Pero de pronto nos vemos inmersos en un nuevo espacio que de alguna manera nos representa y que va tomando cuerpo como si tuviera vida propia. Los amigos que van integrándose pueden ser incluso auténticos desconocidos; en general, nos encontramos con una mezcla indefinible de familiares, compañeros de trabajo, desaparecidos rescatados del pasado, amigos de amigos, etc. También aquí aparecen substratos. La arqueología de Facebook se remonta a diferentes momentos de expansión. En mi caso me vi, por puro azar, con un perfil elaborado por curiosidad informática. Conocí Facebook cuando sus creadores difundieron en las universidades europeas el producto siguiendo la misma estrategia con que lo habían lanzado en su país de origen. Me parece que tuve que esperar casi un año para que aquello dejara de ser una página en blanco. En Europa, el invento no tuvo un éxito inmediato y, además, la competencia había iniciado a dar tímidos pasos ofreciendo alternativas. Después su uso se fue difundiendo, diversificando, y empezó gradualmente a convertirse en un foro donde uno podía seguir las actividades de instituciones o de personas sobre las que se quería estar informado. Por otra parte, se reveló como un discreto medio para estar en contacto con quienes sabías que lo utilizaban. Un desarrollo que había sido, pues, lento y progresivo, hasta que el aluvión de usuarios de los smartphones marcó una radical aceleración. En cuestión de meses estábamos ya casi todos facebookizados y éramos ya casi todos facebookfrénicos.

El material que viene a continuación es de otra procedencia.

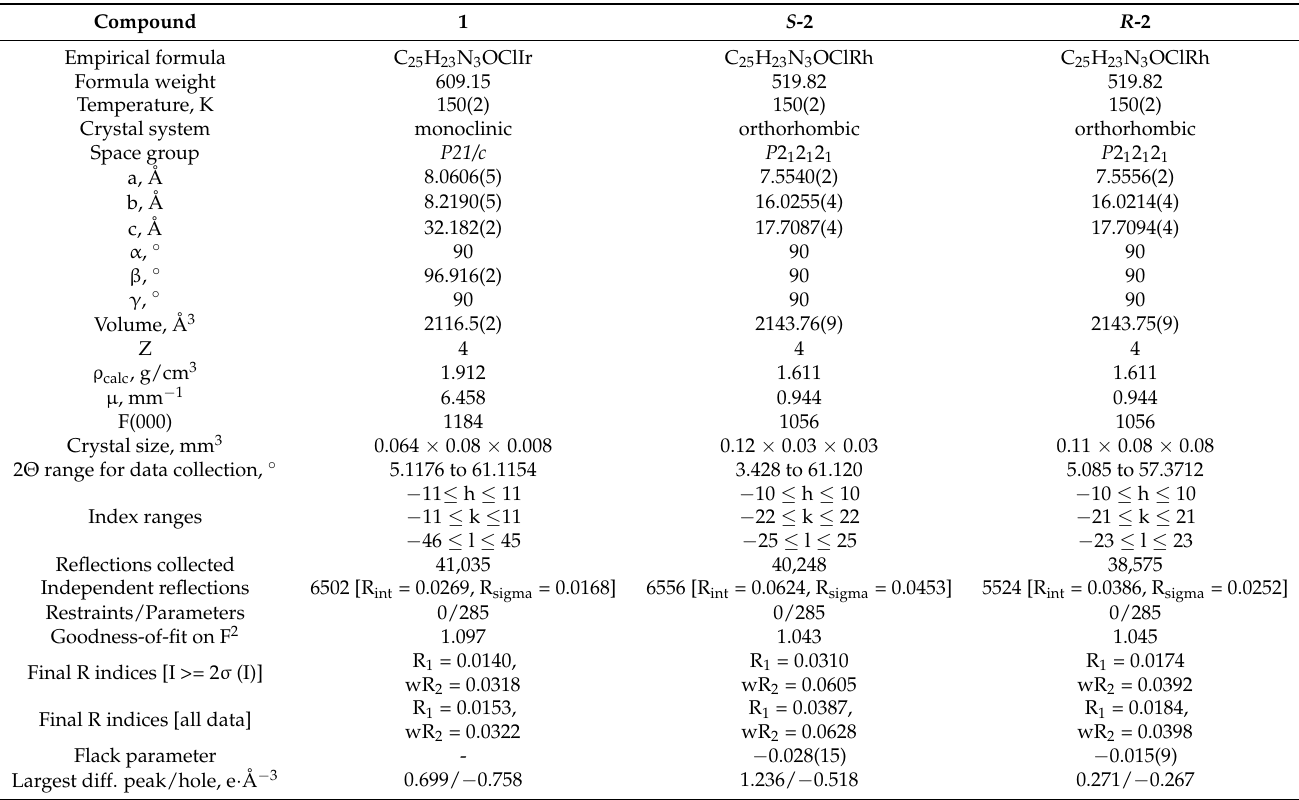
Table 1. Crystallographic data of compounds 1 – 2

Todo esto no hizo sino acelerar el triunfo de las modalidades de comunicación que se habían desarrollado con los móviles. Y por lo tanto el juego no se basa sólo en la difusión de una noticia, un artículo o una opinión que consideras de interés para una parte de los integrantes de tu agenda. Ahora lo que predomina es la estrategia del «pásalo», la síntesis -casi de comunicación publicitaria- del «qué piensas», la inmediatez del «me gusta», la sucesión constante de imágenes que circulan como tarjetas de visita y que parecen una confesión psicoanalítica de nuestras más perversas y horribles obsesiones. Sólo que aquí no hay terapeuta, más bien una procesión de ciegos sin ninguna guía.
Sería muy divertido exportar este sistema a la vida cotidiana y encontrarse en un bar con los amigos y, sin que mediara palabra alguna, enseñarles fotos y notas o recitarles una sentencia. Por economía verbal, también podríamos reducir los diálogos a teewts. Se darían, sin duda, situaciones muy curiosas: si ignoramos los mensajes de algún interlocutor se puede poner la excusa de que el comentario había sido clasificado por error como spam. Esto además resolvería conflictos de naturaleza diplomática, pues nos bastaría con activar o desactivar los permisos y, en casos extremos, hacer uso de la lista negra. Y, por supuesto, gozaríamos de las grandes ventajas que da la asincronía, pudiendo colocar en cualquier lugar notas con mensajes a la espera de que nuestros destinatarios las reciban. Beneficios que afectarían incluso a la prensa, pues permitirían reducirla a simples recortes de periódico.
Comunicarse sin pensar, a ser posible. En el fondo, se trata de eso.